Khutbah Idul Adha Tema Tiga Makna di Balik Ibadah Haji
Galeri Kitab Kuning | Materi Khutbah Idul Adha 2022 kali ini akan mengambil sebuah tema yang berjudul Tiga Makna di Balik Ibadah Haji.
Baca Juga : Naskah Khutbah Terbaru : Anugerah Besar Bagi Orang Bertakwa
Baca Juga : Contoh Khutbah Idul Adha 2022 Lengkap Namun Singkat
Dalam Khutbah Idul Adha 2022, kami sengaja memilihkan tema Tiga Makna di Balik Ibadah Haji agar para jamaah bisa mengetahui lebih dalam mengenai makna di balik ibadah haji.
Khutbah I
اَللهُ أَكْبَرُ
اَللهُ أَكْبَرُ اَللهُ أَكْبَرُ. اَللهُ أَكْبَرُ اَللهُ أَكْبَرُ اَللهُ
أَكْبَرُ. اَللهُ أَكْبَرُ اَللهُ أَكْبَرُ اَللهُ أَكْبَرُ. اَللهُ أَكْبَرْ
كَبِيْرًا وَالْحَمْدُ للهِ كَثِيْرًا وَسُبْحَانَ اللهِ بُكْرَةً وَأَصِيْلاً،
لَاإِلهَ إِلاَّ اللهُ وَحْدَهُ، صَدَقَ وَعْدَهُ وَنَصَرَ عَبْدَهُ وَأَعَزَّ
جُنْدَهُ وَهَزَمَ الْأَحْزَابَ وَحْدَهُ، لاَإِلهَ إِلاَّ اللهُ وَاللهُ
أَكْبَرُ، اَللهُ أَكْبَرُ وَللهِ اْلحَمْدُ.
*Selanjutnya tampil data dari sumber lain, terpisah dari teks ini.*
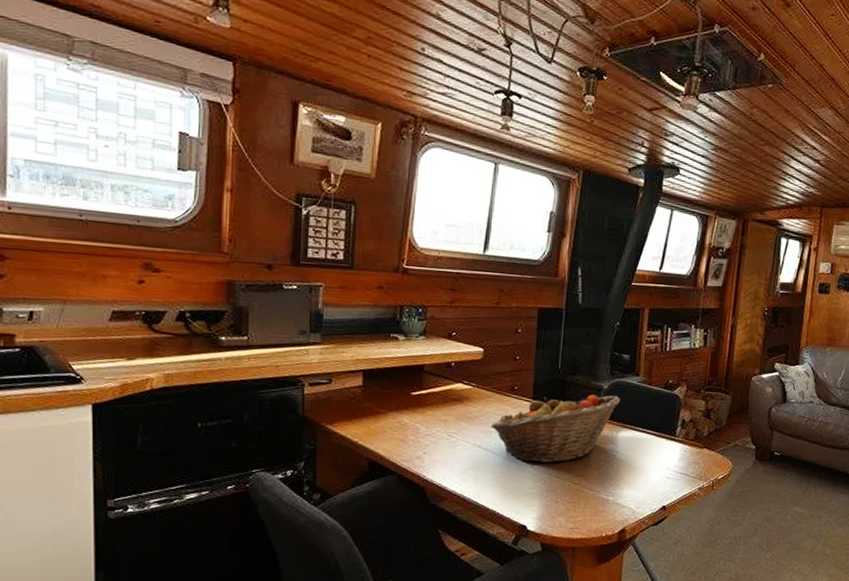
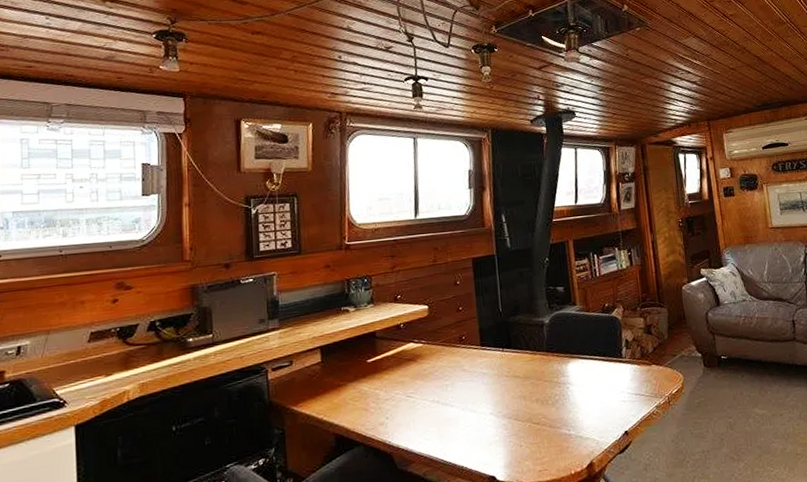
fruit basket: present [490,394,620,464] -> none [445,327,563,410]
الحَمْدُ لِلهِ الَّذِيْ خَلَقَ الزّمَانَ وَفَضَّلَ بَعْضَهُ عَلَى بَعْضٍ
فَخَصَّ بَعْضُ الشُّهُوْرِ وَالأَيَّامِ وَالَليَالِي بِمَزَايَا وَفَضَائِلَ
يُعَظَّمُ فِيْهَا الأَجْرُ والحَسَنَاتُ. أَشْهَدُ أَنْ لاَ إِلَهَ إِلاَّ اللهُ
وَحْدَهُ لاَ شَرِيْكَ لَهُ وَأَشْهَدُ أَنَّ سَيِّدَنا مُحَمَّدًا عَبْدُهُ
وَرَسُوْلُهُ الدَّاعِى بِقَوْلِهِ وَفِعْلِهِ إِلَى الرَّشَادِ. اللّهُمَّ صَلّ
وسّلِّمْ علَى عَبْدِكَ وَرَسُوْلِكَ مُحَمّدٍ وِعَلَى آلِه وأصْحَابِهِ هُدَاةِ
الأَنَامِ في أَنْحَاءِ البِلاَدِ. أمَّا بعْدُ، فيَا أَيُّهَا النَّاسُ اتَّقُوا
اللهَ تَعَالَى بِفِعْلِ الطَّاعَاتِ. قَالَ اللهُ تَعَالىَ فِي كِتَابِهِ
الْكَرِيْمِ: إِنَّا أَعْطَيْنَاكَ الْكَوْثَرَ. فَصَلِّ لِرَبِّكَ وَانْحَرْ.
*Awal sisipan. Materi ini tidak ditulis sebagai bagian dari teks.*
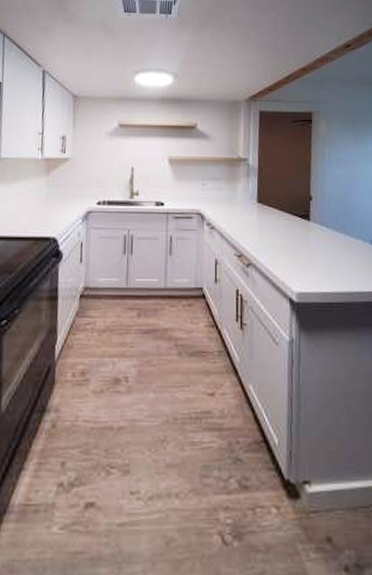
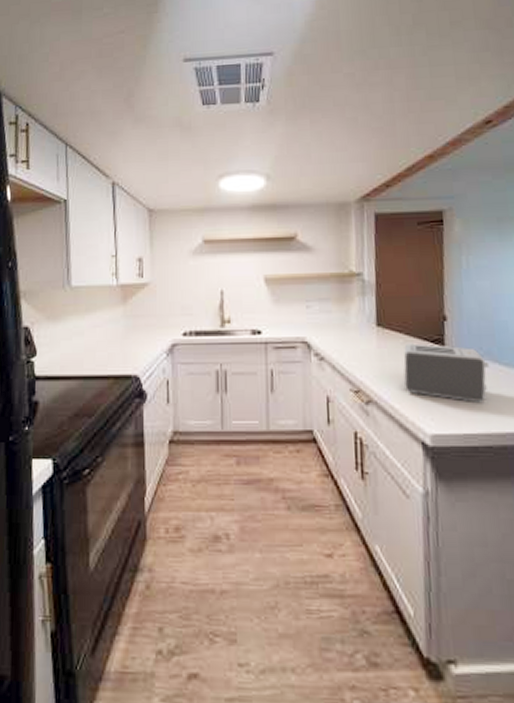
toaster: none [277,217,344,267] -> present [403,343,490,402]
إِنَّ شَانِئَكَ هُوَ الْأَبْتَرُ
Jamaah shalat Idul Adha hafidhakumullah,
Bulan Dzulhijjah merupakan salah satu dari empat bulan haram
(dimuliakan) di dalam Islam. Tiga bulan lainnya adalah Muharram, Rajab, dan
Dzulqa’dah. Keistimewaan Dzulhijjah ditandai antara lain dengan adanya
ibadah-ibadah tertentu yang tidak mungkin dikerjakan umat Islam di bulan-bulan
lainnya, yakni haji dan kurban. Secara bahasa dzulhijjah merupakan frasa yang
terdiri dari kata dzû (memiliki) dan al-hijjah (haji).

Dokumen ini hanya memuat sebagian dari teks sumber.